Koyasan, Japan — Traveling from Osaka to the mountains of Koyasan, His Holiness the Dalai Lama, arrived at the founding place of the Shingon sect of Buddhism, where he was greeted by the head priest of the main temple on the mountain, Keihan Nakanishi-sensei.
Koyasan is the 1200 year-old mountain of the Shingon sect of Buddhism, founded by Kobo Daishi and given over now to 117 temples.
In discussion with the Japanese priests, His Holiness began by saying, “In this world, everyone want to be free of suffering—to be happy—yet so many of our sufferings come from our own minds... If there can be a greater sense of oneness in the world, then violence and killing will end.”
"Basic human nature is compassion. Therefore, I see great potential in promoting love and compassion through education. I’m not trying to propagate Buddhism; I only want to spread the message of the fundamentally compassionate nature of human beings. Every different religion has different ideas and philosophies, but all of them agree on the importance of love and compassion.”
Rising to his theme, His Holiness mentioned a Tibetan saying that nobility should never undermine learning, nor learning undermine nobility. A great 13th century Tibetan scholar, he said, declared that even if you’re about to die tomorrow, you should keep learning. It’s almost like an investment for your next life.

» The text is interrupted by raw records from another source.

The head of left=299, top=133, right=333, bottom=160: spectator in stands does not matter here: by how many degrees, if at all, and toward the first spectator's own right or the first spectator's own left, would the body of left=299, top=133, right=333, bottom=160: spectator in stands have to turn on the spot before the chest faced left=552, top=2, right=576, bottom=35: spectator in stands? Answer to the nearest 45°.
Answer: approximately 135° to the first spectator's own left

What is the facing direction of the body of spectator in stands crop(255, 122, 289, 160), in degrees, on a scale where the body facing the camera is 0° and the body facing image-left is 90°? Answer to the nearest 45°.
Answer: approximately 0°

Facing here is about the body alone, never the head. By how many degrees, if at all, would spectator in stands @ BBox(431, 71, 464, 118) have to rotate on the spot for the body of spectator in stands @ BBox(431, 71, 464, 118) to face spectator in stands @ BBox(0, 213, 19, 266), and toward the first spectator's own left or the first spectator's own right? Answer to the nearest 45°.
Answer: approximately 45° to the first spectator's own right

After an entirely vegan lunch to prepare for the day’s empowerment, His Holiness went to Koyasan’s main hall, where he sat on a stage, flanked by rows of chanting monks on both sides, and opened his empowerment for Achala, the deity of protection and unwaveringness, with thirty minutes of chants.
In preparing his audience for the empowerment, he stressed that the truth of the Buddha is not to be found by faith, but by using one’s intelligence. Theistic religions have always been beneficial and will always remain so, he stressed, but Buddhism has to be practiced with wisdom and intelligence. “Taking the Buddha on faith,” His Holiness said, “does not make one fit for following the path of wisdom. One must know what emptiness means.”
He then went into the specifics of the Achala empowerment, the ultimate aim, he said, was to realize deep selflessness. “As Shantideva pointed out, people don’t want suffering, yet cause their own suffering. They attack their own happiness as if it were an enemy.
“If you devote yourself to serving other sentient beings,” His Holiness stressed, “you will find your own realization. Always have the altruistic motivation to help sentient beings. Consider others to be more important than yourself. And remember that until you attain Buddhahood, you can help others only partially.
“So be determined to become Buddhas for the sake of all beings.”
Sharing the mantras and chants for the empowerment, His Holiness concluded the session.
On November 17, His Holiness will give a public talk in Yokohama entitled, Compassion - The Key to Happiness. He will be visiting Japan until November 26th.